Thompson A. Dodd, 84, a retired accountant, died of complications of dementia Thursday at the Veterans Affairs Nursing Home Care Unit in Philadelphia.
Mr. Dodd graduated from Woodrow Wilson High School in Camden. During World War II, he served as a Navy signalman on the destroyer Overton in the Pacific. The ship participated in action in the Tinian, Iwo Jima and Okinawa areas, and he earned eight battle stars.
Mr. Dodd witnessed ships exploding from enemy fire and kamikaze strikes, and saw body parts floating in the water, his daughter Janice Ward, an Inquirer copy editor, said.
He planned to make the Navy his career, Ward said, but in 1946 doctors diagnosed battle fatigue, now known as post-traumatic stress syndrome. While being treated at a naval hospital in Texas, Mr. Dodd began to correspond with his future wife, Norma Ryrie, who had been writing to hospitalized veterans.
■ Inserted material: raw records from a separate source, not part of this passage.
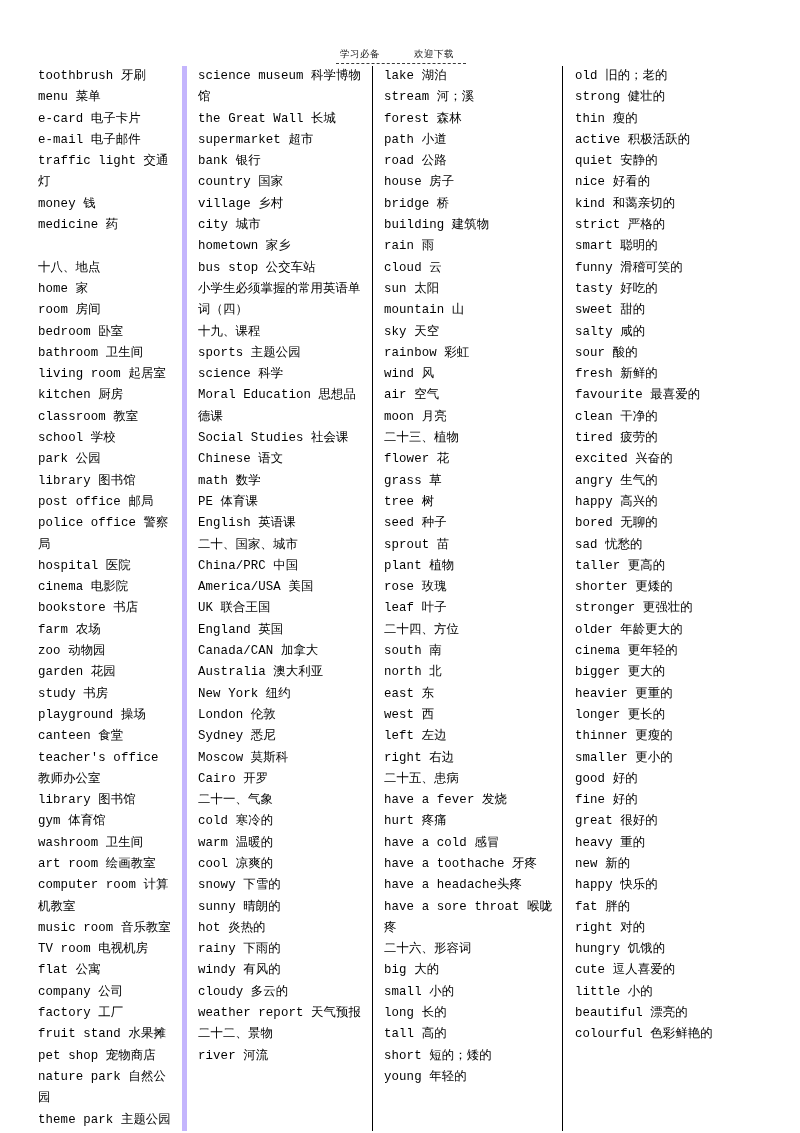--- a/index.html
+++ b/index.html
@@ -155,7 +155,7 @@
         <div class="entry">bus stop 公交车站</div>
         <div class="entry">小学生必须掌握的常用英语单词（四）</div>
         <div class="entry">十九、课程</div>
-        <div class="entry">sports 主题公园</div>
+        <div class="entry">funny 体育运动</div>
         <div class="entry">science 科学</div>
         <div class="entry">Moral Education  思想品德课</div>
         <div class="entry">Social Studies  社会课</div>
After several months of treatment, he received an honorable discharge and returned to Camden. He worked for the Postal Service and graduated from Peirce Business School in Philadelphia. From 1951 until retiring in 1986, he was an accountant for Breyers Ice Cream in Philadelphia.
Some symptoms of battle fatigue continued after the war, Ward said, but thanks to regular medical treatment from the VA, he was able to work and maintain a stable family life. He was never bitter or disillusioned about the military, she said, because he felt he was living proof that it took care of its own.
He was active with the Disabled American Veterans and enjoyed reunions with his shipmates.
In addition to his wife of 58 years and daughter, Mr. Dodd is survived by another daughter, Linda, and two grandchildren.